Dans ce même graphique, la pensée japonaise était dépeinte comme une spirale. Langue des 1001 détours, le japonais impose un canevas logique moins rigide que le français. Dans la grammaire japonaise, nulle distinction entre féminin et masculin, pas non plus de différence entre singulier et pluriel ; au bas mot deux temps de verbes (le passé, et le « non-passé », oui-oui), mais un système d’écriture usant de milliers d’idéogrammes plus proches du hiéroglyphe égyptien que de la lettre latine. Dans la syntaxe japonaise, c’est le verbe qui clôt chaque phrase. Or, comme les verbes se partagent une poignée de terminaisons différentes (un peut comme les verbes français qui se terminent tous en -er, -ir, -oir, -re, etc.), il s’avère que faire rimer deux vers en japonais n’a rien d’exceptionnel ou même d’esthétique.

La poésie japonaise repose donc sur la composition d’images et sur leurs interactions, encore davantage qu’en français. Des images juxtaposées, laissées là dans l’espoir qu’en les observant simultanément on puisse faire jaillir quelque chose de l’espace laissé vacant entre elles. Le sens japonais est affaire de contexte bien plus que de logique, d’interprétation davantage que d’inférence. C’est selon moi de là que provient, du moins en partie, cette « étrangeté » de la littérature japonaise qui tend à nous désarçonner, nous esprits occidentaux.

« Il ne savait pas au juste ce qu’était la poésie, mais si l’on qualifiait de poème le calme qui s’élevait des transcriptions d’Alekhine comme une brume matinale, la délicatesse d’un pétale qui tremble sous la brise, un éclair fulgurant, les ondulations du vent rugissant à travers la steppe, la solitude de la lune se découpant dans l’obscurité, alors il était persuadé que ce qu’on appelait poésie était un magnifique joyau. Chaque coup d’Alekhine formait un vers qui s’incrustait profondément dans son cœur. » (p. 73)

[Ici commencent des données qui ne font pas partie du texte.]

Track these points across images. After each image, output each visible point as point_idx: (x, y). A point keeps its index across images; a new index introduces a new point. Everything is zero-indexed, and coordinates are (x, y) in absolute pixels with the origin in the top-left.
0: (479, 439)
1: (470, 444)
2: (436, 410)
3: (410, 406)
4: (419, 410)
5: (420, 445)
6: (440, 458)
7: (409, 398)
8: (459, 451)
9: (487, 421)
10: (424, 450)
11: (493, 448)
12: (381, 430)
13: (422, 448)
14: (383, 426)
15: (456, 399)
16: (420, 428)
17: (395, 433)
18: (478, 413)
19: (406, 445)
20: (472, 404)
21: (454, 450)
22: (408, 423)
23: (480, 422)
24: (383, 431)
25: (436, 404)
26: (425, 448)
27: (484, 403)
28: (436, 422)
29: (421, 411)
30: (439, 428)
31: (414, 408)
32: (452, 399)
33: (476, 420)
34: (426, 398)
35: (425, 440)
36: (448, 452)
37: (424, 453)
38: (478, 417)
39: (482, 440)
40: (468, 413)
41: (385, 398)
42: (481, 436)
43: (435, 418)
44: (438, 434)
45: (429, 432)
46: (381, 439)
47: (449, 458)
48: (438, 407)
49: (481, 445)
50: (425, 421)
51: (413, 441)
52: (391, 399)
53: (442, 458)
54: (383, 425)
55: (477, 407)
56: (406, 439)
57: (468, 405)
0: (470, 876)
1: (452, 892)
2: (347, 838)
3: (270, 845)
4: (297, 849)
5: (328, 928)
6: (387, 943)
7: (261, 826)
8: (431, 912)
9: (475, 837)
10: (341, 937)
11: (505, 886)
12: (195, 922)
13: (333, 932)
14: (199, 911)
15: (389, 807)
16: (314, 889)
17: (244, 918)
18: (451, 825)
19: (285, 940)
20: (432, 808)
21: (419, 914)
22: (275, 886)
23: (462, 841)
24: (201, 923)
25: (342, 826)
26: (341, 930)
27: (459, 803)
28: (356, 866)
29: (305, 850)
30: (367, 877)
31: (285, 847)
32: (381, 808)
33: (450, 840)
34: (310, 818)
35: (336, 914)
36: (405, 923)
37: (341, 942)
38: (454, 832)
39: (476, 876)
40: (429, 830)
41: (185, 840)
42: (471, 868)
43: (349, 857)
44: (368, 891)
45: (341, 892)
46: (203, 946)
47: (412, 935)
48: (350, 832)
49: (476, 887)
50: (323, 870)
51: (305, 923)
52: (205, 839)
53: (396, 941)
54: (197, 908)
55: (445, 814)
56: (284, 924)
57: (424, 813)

Aucun « lien logique » n’unit les lèvres poilues du petit joueur d’échecs au souvenir d’un éléphant mort sur un toit de supermarché ou au fantôme d’une fillette oubliée de tous dans l’espace exigu entre deux maisons. Pas de rapport de cause à effet. Pas de conclusion à tirer ou d’argument à défendre. Seulement le liant symbolique du danger de l’emprisonnement, de l’inévitabilité du deuil, de la peur de grandir et de la poésie des petites choses.